Your objective
Exactly the lines below from the one with "right elbow: (482, 221, 8)" up to and including the one with "right wrist: (968, 143, -8)" make up the answer, with nothing else added.

Extracted entries

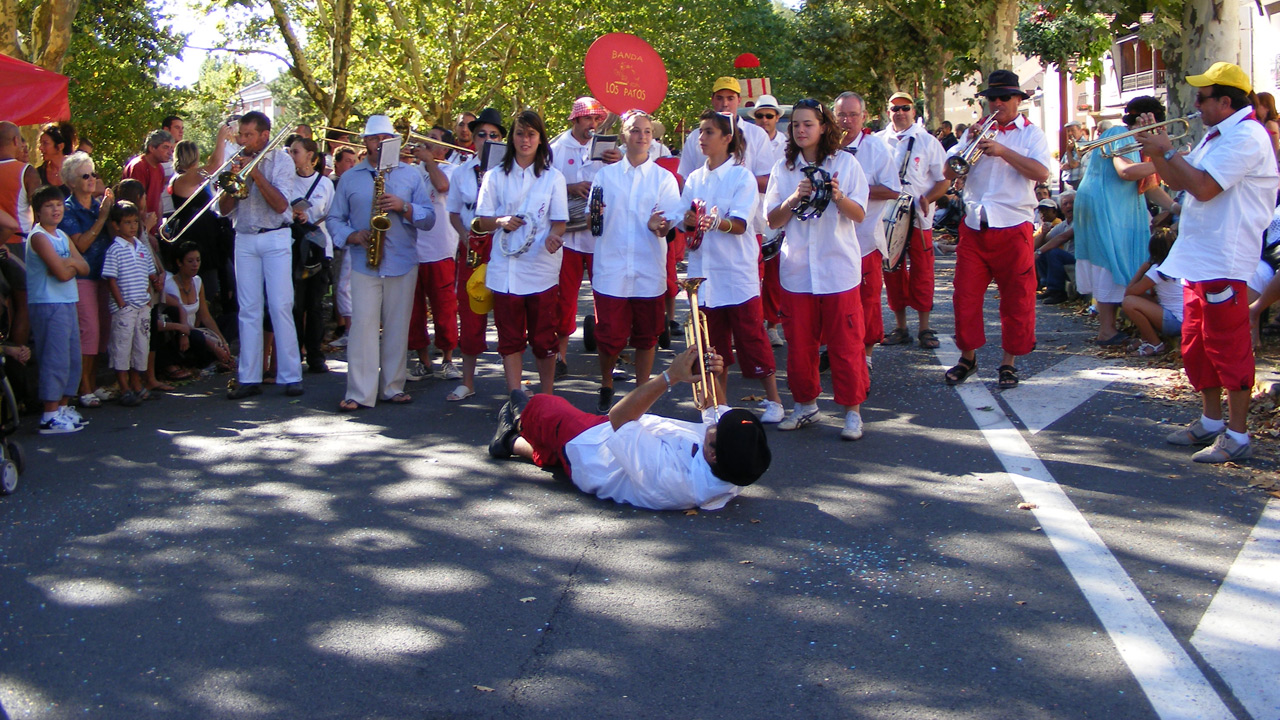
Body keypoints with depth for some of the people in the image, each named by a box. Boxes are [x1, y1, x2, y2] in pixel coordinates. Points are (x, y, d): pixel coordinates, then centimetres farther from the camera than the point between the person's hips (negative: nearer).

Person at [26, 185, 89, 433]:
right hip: (48, 306, -9)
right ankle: (50, 416, -7)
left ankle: (62, 407, 22)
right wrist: (71, 264, 2)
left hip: (67, 304, 9)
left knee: (73, 358, 12)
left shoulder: (62, 236, 16)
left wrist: (68, 263, -9)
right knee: (55, 359, -10)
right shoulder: (39, 237, -11)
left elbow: (85, 268, 9)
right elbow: (61, 273, -18)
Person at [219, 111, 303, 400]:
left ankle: (290, 375, -1)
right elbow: (225, 209, 6)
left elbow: (280, 204, -12)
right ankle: (248, 377, 6)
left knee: (281, 306, -6)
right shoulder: (237, 162, 10)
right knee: (248, 310, 3)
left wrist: (255, 173, -17)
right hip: (244, 240, 4)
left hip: (275, 238, -4)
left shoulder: (281, 161, -1)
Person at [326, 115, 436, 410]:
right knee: (363, 326, -6)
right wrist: (352, 236, -9)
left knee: (397, 328, 4)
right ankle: (359, 393, -5)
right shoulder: (349, 178, 11)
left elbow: (429, 218, 5)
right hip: (364, 264, -1)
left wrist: (404, 207, -13)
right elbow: (334, 219, 10)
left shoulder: (411, 175, 11)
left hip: (403, 262, 1)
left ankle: (393, 387, 14)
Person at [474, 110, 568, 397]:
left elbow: (560, 221, 2)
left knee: (543, 335, 3)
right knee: (510, 336, 3)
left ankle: (547, 396, 15)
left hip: (541, 265, -1)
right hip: (505, 267, 1)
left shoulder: (553, 177, 6)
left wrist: (554, 236, -21)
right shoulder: (495, 176, 9)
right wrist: (500, 222, -13)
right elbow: (482, 221, 8)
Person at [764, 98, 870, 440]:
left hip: (839, 269, -2)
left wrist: (838, 196, -21)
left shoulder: (845, 163, 2)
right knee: (799, 343, 7)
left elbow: (859, 215, -2)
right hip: (797, 270, 3)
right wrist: (795, 197, -14)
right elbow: (773, 220, 4)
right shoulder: (784, 168, 8)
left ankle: (852, 410, 9)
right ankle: (806, 404, 22)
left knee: (846, 344, -1)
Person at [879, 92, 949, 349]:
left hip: (918, 219, -2)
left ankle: (924, 328, 10)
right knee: (893, 274, 7)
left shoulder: (928, 142, 2)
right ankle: (900, 328, 17)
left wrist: (927, 199, -16)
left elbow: (944, 179, 1)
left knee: (922, 274, 1)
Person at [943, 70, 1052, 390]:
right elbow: (948, 173, 8)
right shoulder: (977, 131, 13)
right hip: (973, 228, 3)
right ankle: (968, 356, 19)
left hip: (1012, 228, -3)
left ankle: (1008, 362, 14)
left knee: (1017, 300, 3)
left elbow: (1041, 173, -14)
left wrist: (1003, 151, -20)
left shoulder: (1031, 134, 4)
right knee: (965, 296, 3)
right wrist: (968, 143, -8)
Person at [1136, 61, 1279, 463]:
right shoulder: (1218, 135, 17)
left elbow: (1203, 187, -24)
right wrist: (1154, 147, 8)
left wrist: (1167, 150, -14)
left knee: (1229, 348, -6)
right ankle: (1211, 423, 28)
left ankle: (1238, 437, 0)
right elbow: (1177, 181, 22)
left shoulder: (1246, 136, -15)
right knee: (1197, 345, 16)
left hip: (1223, 262, -11)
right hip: (1197, 258, 11)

Reply to the exercise
right elbow: (482, 221, 8)
Person at [764, 98, 870, 440]:
left hip: (839, 269, -2)
left wrist: (838, 196, -21)
left shoulder: (845, 163, 2)
right knee: (799, 343, 7)
left elbow: (859, 215, -2)
right hip: (797, 270, 3)
right wrist: (795, 197, -14)
right elbow: (773, 220, 4)
right shoulder: (784, 168, 8)
left ankle: (852, 410, 9)
right ankle: (806, 404, 22)
left knee: (846, 344, -1)
Person at [879, 92, 949, 349]:
left hip: (918, 219, -2)
left ankle: (924, 328, 10)
right knee: (893, 274, 7)
left shoulder: (928, 142, 2)
right ankle: (900, 328, 17)
left wrist: (927, 199, -16)
left elbow: (944, 179, 1)
left knee: (922, 274, 1)
Person at [943, 70, 1052, 390]:
right elbow: (948, 173, 8)
right shoulder: (977, 131, 13)
right hip: (973, 228, 3)
right ankle: (968, 356, 19)
left hip: (1012, 228, -3)
left ankle: (1008, 362, 14)
left knee: (1017, 300, 3)
left elbow: (1041, 173, -14)
left wrist: (1003, 151, -20)
left shoulder: (1031, 134, 4)
right knee: (965, 296, 3)
right wrist: (968, 143, -8)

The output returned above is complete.